RECORDS PROVIDED:

>>>

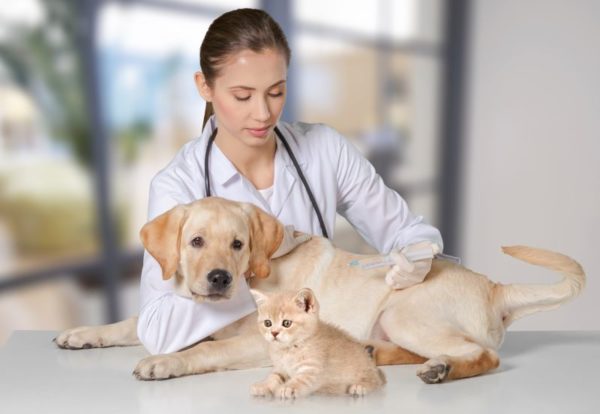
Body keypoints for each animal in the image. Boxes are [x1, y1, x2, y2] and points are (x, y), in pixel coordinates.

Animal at [54, 198, 584, 384]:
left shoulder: (257, 342)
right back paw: (380, 354)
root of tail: (495, 287)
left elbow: (206, 350)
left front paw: (165, 362)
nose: (220, 278)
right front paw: (82, 333)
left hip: (404, 310)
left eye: (239, 244)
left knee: (484, 356)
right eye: (196, 241)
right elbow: (129, 323)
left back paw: (441, 370)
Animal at [248, 288, 384, 398]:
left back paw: (359, 387)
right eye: (267, 323)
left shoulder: (311, 370)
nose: (274, 333)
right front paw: (264, 386)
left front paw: (287, 388)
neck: (290, 349)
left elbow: (299, 380)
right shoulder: (281, 368)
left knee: (375, 381)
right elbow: (274, 377)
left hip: (366, 372)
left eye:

<<<

EXERCISE BRIEF: Your task is to copy every line in the entries that holds the string "elbow".

REPLY TO THE TASK:
left elbow: (206, 350)
right elbow: (129, 323)
left elbow: (299, 380)
right elbow: (274, 377)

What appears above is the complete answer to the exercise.